Katz’s fans, of which there are many, will point to his paintings’ reliable formula as a sign of his brilliance: stylish figures placed in vacant settings, where they stare out at the viewer, often with a chilly gaze that’s tough to pin down. Katz’s detractors—I must admit to being one—find his works formally audacious and conceptually vapid, ceaseless variations on a theme that has become humdrum.
His buzzy show at the Guggenheim Museum in New York did little to change my mind. It’s Katz’s second New York retrospective in three decades, and it’s a smart-looking assembly of his greatest hits and some of his lesser-known later works.
Walking up the Guggenheim’s rotunda, I found myself witnessing a stream of similar-looking paintings: sleek portraits of art-world celebrities, loving homages to his wife and frequent model Ada Del Moro, highly abstract landscapes that come into focus when seen from afar. They all started to run together after a while. This show may just be the season’s biggest disappointment.
Part of the exhibition’s problem is that the best works are located in the middle. These are the effortlessly cool paintings of the ’60s, which remain Katz’s most famous ones, and justly so.
= = =
> Exercise 1
Pick out every line in the records below that contains the string "grace", treating uppercase and lowercase as different.
= = =
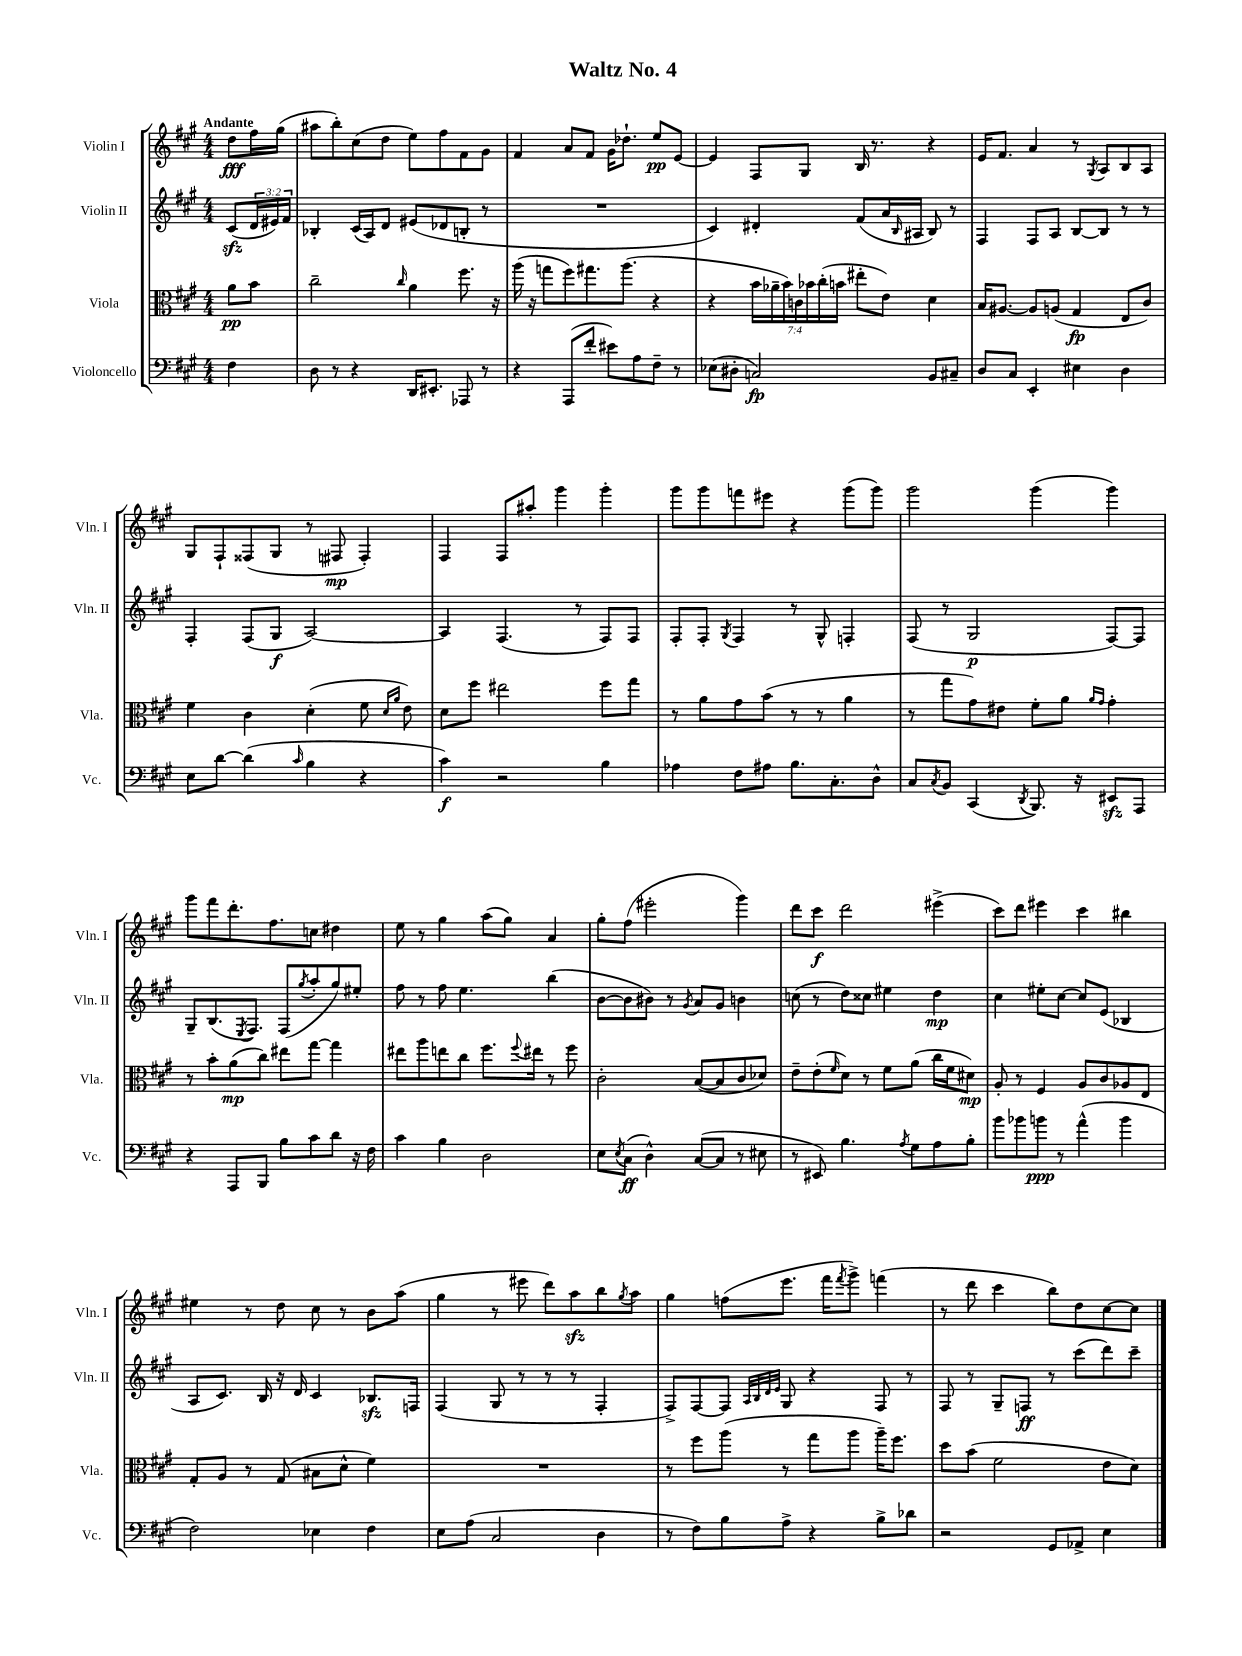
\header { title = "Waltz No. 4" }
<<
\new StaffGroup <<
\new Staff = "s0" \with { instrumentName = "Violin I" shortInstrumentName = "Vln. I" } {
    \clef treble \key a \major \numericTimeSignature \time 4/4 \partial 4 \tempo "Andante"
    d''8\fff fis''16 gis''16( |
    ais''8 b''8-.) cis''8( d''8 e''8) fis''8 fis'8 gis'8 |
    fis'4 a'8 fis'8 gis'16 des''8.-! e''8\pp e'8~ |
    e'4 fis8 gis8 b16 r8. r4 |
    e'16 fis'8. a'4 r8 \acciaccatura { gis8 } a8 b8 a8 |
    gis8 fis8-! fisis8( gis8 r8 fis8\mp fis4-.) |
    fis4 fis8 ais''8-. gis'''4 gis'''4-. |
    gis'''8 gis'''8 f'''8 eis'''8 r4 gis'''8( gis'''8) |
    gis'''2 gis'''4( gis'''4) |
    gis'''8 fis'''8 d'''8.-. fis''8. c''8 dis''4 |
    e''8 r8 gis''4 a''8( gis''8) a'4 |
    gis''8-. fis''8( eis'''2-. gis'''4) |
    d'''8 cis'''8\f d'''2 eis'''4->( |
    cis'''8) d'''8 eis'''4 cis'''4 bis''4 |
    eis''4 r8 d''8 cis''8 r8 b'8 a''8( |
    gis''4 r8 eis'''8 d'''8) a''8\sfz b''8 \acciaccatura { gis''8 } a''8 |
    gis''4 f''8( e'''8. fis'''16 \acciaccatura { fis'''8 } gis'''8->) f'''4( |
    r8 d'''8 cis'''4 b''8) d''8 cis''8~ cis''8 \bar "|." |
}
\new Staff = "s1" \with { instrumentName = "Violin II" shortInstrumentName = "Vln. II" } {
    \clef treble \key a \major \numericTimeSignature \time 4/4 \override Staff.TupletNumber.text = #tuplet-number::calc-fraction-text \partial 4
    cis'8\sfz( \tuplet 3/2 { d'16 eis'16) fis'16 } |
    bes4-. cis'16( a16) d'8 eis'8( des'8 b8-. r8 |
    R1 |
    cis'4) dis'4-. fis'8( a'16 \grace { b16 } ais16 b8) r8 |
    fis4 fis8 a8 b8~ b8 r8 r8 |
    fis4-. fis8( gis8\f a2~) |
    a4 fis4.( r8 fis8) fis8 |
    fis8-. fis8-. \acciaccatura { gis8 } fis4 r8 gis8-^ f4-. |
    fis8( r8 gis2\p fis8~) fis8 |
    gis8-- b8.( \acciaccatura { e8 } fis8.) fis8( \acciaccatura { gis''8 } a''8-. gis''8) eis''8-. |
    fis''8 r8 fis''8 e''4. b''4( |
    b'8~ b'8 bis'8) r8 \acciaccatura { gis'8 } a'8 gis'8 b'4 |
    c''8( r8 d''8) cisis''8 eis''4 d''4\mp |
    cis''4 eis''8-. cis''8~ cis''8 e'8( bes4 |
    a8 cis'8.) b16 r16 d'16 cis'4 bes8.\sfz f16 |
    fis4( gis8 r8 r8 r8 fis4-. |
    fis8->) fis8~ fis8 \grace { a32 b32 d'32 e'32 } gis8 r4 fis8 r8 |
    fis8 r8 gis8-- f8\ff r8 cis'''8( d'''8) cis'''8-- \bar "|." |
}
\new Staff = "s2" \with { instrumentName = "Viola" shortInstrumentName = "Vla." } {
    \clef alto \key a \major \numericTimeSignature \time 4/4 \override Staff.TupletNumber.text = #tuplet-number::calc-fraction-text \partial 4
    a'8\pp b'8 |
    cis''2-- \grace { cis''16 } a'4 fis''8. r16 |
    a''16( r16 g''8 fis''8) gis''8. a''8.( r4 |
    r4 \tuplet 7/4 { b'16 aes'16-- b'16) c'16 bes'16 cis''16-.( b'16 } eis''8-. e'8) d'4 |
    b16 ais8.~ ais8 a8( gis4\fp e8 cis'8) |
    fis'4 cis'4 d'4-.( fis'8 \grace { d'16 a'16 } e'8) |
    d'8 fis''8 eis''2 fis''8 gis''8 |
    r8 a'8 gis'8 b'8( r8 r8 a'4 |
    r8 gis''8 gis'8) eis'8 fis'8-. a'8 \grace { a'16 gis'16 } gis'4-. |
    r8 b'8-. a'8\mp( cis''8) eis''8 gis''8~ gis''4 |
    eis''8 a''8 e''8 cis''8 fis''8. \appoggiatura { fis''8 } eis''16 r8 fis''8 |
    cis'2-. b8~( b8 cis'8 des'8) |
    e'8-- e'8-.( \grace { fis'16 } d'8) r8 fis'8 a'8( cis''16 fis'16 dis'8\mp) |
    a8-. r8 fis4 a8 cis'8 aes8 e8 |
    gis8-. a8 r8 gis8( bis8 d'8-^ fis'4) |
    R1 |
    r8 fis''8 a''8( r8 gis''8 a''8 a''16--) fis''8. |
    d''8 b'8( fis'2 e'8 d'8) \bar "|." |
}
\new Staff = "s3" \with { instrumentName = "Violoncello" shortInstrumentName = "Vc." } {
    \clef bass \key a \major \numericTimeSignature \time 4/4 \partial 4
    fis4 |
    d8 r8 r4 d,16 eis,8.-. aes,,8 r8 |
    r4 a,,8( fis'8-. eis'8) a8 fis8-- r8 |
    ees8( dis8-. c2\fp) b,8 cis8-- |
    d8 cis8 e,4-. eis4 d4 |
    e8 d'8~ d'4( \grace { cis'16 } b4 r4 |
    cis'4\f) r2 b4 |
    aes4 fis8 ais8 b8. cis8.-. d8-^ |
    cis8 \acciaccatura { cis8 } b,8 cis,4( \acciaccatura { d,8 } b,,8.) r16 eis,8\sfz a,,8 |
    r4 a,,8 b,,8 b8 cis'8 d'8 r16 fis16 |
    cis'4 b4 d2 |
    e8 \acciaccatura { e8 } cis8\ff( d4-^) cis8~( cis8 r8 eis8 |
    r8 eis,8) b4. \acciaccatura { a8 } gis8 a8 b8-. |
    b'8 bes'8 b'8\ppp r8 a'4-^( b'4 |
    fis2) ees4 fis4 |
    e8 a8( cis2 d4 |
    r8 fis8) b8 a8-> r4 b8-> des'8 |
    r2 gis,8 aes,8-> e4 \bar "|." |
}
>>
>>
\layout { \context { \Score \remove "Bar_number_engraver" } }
= = =
> Exercise 2
Go on with the review of the Katz retrospective at the Guggenheim, starting right after its last sentence above.

> Task result 1
    cis'4) dis'4-. fis'8( a'16 \grace { b16 } ais16 b8) r8 |
    fis8->) fis8~ fis8 \grace { a32 b32 d'32 e'32 } gis8 r4 fis8 r8 |
    cis''2-- \grace { cis''16 } a'4 fis''8. r16 |
    fis'4 cis'4 d'4-.( fis'8 \grace { d'16 a'16 } e'8) |
    r8 gis''8 gis'8) eis'8 fis'8-. a'8 \grace { a'16 gis'16 } gis'4-. |
    e'8-- e'8-.( \grace { fis'16 } d'8) r8 fis'8 a'8( cis''16 fis'16 dis'8\mp) |
    e8 d'8~ d'4( \grace { cis'16 } b4 r4 |

> Task result 2
The Red Smile (1963), one of many paintings here featuring Ada, is emblematic of this era. At nine feet wide, it’s sizable, like many of the paintings that Katz produced at this time, and it’s stylish as hell, too. Ada is shown in close-up, almost like a movie star; so cinematic is its aesthetic, you’re even tempted to say she’s gazing offscreen. But this is a painting, of course, and you’re reminded of this by its scarlet-colored background, which, in spite of the painting’s title, is even redder than Ada’s lipstick.
How, then, do we end up, nearly 50 years later, with a painting like Ada’s Back 2 (2021)? It’s another view of Ada, this time from behind, with her grey hair represented by no more than long strokes with patches of white left amid them. Simple, yes. Banal, too. It has none of the visual punch that The Red Smile does. Katz’s practice has clearly evolved over the years, just not in the way you’d hope.
That the show sputters in its latter half isn’t the fault of its curator, Katherine Brinson, who’s deftly assembled a good primer to Katz’s career.
Brinson devotes a good amount of space to Katz’s first mature works, which frequently took the form of minimalist images of people riding the subway. Done in the late ’40s and early ’50s, during and after the years when Katz was a student at Cooper Union, these early paintings and drawings are not very important works, but they do prefigure Katz’s more mature style in interesting ways.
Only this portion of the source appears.